**Document section**.
────────────────────────────────────────

How much are those 'cheap' trades really costing you?
By Tom Woodruff
MSN Money Central Website
June 19, 2000
 
 

        Online brokers who use middlemen to execute trades may not get you the best possible share price. This can cost you on big trades, while lining the pockets of the guys in between. The cheap commissions that make online trading so attractive may be costing some investors more than they realize.

        A new report issued by the General Accounting Office, the investigative arm of Congress, finds that retail investors may not be getting the best available price on trades. The fault is a system in which online brokers are paid to send orders to middlemen who actually execute the trade.

        These middlemen, which include market makers, electronic communications networks and stock exchanges, generally fill orders from their own inventory at what's known as the "national best bid or offer," or NBBO, price. Because the orders are filled internally, the report said, "other market participants, such as market makers or specialists, do not see them and, thus, do not have a chance to better the NBBO price."

The Cost to Investors

        So what's the big deal if the price you get is 1/16th of a point less than what's available? On a 1,000-share order, that small difference will cost you $62.50. Meanwhile, the broker is taking your $14.95 commission plus $10 to $20 from the middleman as a "thank-you" for the order.

        The GAO study is a follow-up to an Securities Exchange Commission (SEC) report issued last year that examined the trade execution practices of 29 online broker-dealers. At that time, the SEC found that 17 firms improperly emphasized "payment for order flow" in deciding where to send orders, rather than considering factors that could benefit trade executions, such as the best price. Deficiency letters are not public documents, and SEC staff would not reveal the identities of the 17 firms.

────────────────────────────────────────

**Problems and tasks**.
- 1) According to the article, how many of the 29 online broker-dealers did the SEC find improperly emphasized "payment for order flow"?
- 2) Please repeat the article's text word for word, beginning at the words "So what's the" and stopping after "for the order.".
Use nothing but the article to respond.

────────────────────────────────────────

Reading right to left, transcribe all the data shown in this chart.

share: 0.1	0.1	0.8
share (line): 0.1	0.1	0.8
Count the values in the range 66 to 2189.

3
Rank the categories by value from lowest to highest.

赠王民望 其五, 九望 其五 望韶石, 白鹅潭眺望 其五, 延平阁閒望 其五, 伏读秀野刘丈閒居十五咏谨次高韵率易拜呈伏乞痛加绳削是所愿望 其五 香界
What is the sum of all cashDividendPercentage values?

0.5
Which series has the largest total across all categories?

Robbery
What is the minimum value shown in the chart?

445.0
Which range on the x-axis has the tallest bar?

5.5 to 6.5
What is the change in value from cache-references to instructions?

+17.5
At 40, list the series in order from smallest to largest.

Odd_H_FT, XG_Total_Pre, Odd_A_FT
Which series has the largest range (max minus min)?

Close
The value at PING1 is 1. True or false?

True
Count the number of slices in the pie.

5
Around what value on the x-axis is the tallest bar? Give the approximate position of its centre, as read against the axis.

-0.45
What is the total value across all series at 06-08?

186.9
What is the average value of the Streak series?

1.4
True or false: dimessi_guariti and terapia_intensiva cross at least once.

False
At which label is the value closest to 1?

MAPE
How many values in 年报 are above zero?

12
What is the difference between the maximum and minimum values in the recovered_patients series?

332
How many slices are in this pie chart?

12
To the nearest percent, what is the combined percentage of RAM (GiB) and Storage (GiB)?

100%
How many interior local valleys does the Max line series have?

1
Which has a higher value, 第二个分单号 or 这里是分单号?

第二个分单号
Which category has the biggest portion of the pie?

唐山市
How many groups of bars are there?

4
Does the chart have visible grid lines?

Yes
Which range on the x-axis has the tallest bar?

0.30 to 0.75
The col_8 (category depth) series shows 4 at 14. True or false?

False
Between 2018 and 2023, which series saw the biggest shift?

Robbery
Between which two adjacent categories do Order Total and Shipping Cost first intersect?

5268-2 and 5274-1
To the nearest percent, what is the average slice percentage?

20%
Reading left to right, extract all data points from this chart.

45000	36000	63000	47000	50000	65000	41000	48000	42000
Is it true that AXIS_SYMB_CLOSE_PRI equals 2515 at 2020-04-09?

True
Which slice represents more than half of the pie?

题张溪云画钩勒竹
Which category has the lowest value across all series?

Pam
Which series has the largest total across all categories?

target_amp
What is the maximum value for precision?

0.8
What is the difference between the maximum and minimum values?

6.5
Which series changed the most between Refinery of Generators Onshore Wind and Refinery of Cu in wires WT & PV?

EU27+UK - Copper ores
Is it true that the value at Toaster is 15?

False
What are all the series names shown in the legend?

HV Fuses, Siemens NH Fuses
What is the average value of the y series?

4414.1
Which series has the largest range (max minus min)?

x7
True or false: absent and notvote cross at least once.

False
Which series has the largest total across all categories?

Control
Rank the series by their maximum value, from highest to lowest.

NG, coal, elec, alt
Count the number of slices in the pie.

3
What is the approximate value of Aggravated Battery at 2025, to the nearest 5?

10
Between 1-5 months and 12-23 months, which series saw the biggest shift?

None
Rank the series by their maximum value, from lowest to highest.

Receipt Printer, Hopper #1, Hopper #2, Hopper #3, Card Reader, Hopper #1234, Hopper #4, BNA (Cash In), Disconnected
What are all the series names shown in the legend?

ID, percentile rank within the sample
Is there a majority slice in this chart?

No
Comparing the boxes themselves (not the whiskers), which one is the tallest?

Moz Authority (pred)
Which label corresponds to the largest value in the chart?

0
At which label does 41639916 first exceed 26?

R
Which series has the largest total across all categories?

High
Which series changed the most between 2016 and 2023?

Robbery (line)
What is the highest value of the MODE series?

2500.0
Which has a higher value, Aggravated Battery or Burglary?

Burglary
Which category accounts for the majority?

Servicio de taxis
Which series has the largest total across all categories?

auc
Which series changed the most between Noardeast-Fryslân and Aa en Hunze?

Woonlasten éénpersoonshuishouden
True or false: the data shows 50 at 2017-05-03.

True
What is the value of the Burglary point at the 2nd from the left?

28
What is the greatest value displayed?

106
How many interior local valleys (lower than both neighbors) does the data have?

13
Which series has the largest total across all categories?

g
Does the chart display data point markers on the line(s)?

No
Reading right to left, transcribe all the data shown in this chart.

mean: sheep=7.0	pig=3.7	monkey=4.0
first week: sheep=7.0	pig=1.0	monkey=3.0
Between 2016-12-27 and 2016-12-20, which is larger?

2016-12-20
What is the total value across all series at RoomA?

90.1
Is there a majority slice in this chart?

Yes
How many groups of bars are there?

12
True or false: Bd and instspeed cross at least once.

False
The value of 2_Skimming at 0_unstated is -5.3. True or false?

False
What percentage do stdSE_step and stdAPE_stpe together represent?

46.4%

────────────────────────────────────────

**Task solutions**.
- 1) 17

- 2)
So what's the big deal if the price you get is 1/16th of a point less than what's available? On a 1,000-share order, that small difference will cost you $62.50. Meanwhile, the broker is taking your $14.95 commission plus $10 to $20 from the middleman as a "thank-you" for the order.